Leave it for all hell to break loose the second I leave town. In three weeks, the Seattle City Council managed to: upend Mayor Greg Nickels's proposed red-light district; rewrite the city's ethics rules; declare an aerial viaduct replacement illegal; and decide that maybe it doesn't want to put the viaduct up for a vote after all. (See "Digging a Hole".)

On the afternoon of Monday, September 18, after a seemingly endless debate over the fine for real and "apparent" conflicts of interest (the options were $1,000, $250, and nothing, prompting Council Member David Della to blurt, "Can anyone explain to me what the difference between $250 and $1,000 is?") the council passed revisions to the ethics rules governing volunteer boards and commissions. Ultimately, the council agreed on $1,000 and $250 for real and apparent conflicts, respectively.

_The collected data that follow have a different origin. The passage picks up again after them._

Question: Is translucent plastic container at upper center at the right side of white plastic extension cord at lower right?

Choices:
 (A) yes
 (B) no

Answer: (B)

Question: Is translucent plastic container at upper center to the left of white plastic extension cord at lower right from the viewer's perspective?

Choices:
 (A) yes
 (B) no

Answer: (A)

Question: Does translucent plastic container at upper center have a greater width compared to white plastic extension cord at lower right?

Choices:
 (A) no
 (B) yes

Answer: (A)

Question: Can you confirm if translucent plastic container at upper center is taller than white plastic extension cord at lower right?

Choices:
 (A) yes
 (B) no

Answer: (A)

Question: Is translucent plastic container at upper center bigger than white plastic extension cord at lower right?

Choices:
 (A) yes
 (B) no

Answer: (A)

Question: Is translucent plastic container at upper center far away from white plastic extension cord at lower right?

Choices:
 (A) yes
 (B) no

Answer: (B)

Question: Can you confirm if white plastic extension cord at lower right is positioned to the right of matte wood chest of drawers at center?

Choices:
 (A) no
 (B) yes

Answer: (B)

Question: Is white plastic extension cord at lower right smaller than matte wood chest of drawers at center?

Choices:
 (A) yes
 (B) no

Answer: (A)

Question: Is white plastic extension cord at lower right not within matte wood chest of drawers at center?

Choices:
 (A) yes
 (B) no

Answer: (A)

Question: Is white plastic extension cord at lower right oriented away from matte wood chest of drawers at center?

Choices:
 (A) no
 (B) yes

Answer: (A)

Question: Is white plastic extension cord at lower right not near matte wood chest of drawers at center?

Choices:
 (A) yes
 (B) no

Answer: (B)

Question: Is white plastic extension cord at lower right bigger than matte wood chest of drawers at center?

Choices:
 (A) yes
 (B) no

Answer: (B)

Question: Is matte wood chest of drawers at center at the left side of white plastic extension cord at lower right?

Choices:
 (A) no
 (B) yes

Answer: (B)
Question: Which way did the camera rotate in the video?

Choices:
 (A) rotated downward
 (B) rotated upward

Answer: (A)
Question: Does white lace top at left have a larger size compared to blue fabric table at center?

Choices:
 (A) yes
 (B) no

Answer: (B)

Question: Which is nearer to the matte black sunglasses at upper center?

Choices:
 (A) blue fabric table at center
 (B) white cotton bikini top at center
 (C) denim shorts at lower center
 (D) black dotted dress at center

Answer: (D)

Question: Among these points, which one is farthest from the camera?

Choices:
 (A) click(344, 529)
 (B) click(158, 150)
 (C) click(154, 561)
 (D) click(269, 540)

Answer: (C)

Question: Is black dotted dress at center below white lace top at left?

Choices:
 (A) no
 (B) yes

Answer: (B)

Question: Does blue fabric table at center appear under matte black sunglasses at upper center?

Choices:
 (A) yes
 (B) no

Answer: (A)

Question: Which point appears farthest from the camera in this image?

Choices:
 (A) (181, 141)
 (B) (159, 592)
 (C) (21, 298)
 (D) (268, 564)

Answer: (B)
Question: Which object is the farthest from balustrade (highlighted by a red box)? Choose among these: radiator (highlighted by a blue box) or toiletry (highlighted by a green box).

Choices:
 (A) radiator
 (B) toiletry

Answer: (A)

The mayor's proposed strip-club district is facing long odds at the council, after a Planning Commission report found no justification for concentrating clubs in a single neighborhood (Georgetown). A majority of the council is reportedly leaning toward so-called "dispersion," in which strip clubs would be allowed citywide, but limited to a certain distance from "sensitive" places like parks and schools. (Never mind that, Urban Development and Planning Committee Chair Peter Steinbrueck points out, "There is no study that exists today that shows disproportionate crime in proximity to strip joints.") Nickels, reportedly unwilling to budge on his red-light proposal, could prove reluctant to allocate money to review the alternate proposal's environmental impacts—a fail-safe way to block a council alternative. Meanwhile, any strip-club proposal will be racing against time: A referendum on the November ballot could overturn restrictive strip-club rules adopted by the council, opening the door to strip clubs all over the city. And with the 2007 budget looming, it's unlikely the council will have time to pass a compromise before that happens.

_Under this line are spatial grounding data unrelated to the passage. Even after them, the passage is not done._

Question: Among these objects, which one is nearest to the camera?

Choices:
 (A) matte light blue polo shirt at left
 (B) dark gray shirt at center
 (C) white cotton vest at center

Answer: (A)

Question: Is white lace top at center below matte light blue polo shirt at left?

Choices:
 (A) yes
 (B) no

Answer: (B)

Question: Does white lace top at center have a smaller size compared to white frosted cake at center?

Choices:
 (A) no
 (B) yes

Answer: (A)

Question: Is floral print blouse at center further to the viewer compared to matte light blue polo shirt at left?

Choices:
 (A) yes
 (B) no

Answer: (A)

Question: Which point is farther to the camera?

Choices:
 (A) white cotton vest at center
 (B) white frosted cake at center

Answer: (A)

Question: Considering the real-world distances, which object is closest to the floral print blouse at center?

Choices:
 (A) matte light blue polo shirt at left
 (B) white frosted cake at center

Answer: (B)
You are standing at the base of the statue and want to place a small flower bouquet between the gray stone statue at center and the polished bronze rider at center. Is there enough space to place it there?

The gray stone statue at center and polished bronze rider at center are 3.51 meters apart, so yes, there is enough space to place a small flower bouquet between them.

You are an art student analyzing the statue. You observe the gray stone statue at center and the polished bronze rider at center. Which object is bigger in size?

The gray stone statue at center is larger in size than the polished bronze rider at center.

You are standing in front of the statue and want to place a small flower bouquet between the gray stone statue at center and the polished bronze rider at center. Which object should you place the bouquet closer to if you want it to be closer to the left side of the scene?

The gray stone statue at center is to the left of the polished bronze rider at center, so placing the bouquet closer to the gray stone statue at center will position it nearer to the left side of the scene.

The council's Monday meeting was dominated, of course, by the debate over the Alaskan Way Viaduct; specifically: whether to put anything on the ballot; what to put on the ballot; and whether, as reported on The Stranger's blog (www.thestranger.com/blog), one of the two front-running options might be illegal. (Steinbrueck's ordinance, which seems to enjoy broad council support, declares the aerial replacement out of compliance with a long list of city and state regulations.)

Meanwhile, the one alternative no one was mentioning—the surface/transit option—gained the support of the American Institute of Architects, which issued a statement last week "wholeheartedly concur[ring]" with the Seattle AIA's support for "permanently remov[ing] the viaduct" and not replacing it. In its statement, the AIA cited a recent study by the Center for Neighborhood Technology and the Congress for the New Urbanism, which found that the state had overestimated downtown traffic projections, overstated the extent to which the viaduct is used for moving freight, and ignored the economic benefits of simply tearing the viaduct down. On Monday, council Transportation Committee Chair Jan Drago said the surface/transit option could "very possibly" be included as "plan B" in the council resolution supporting the tunnel.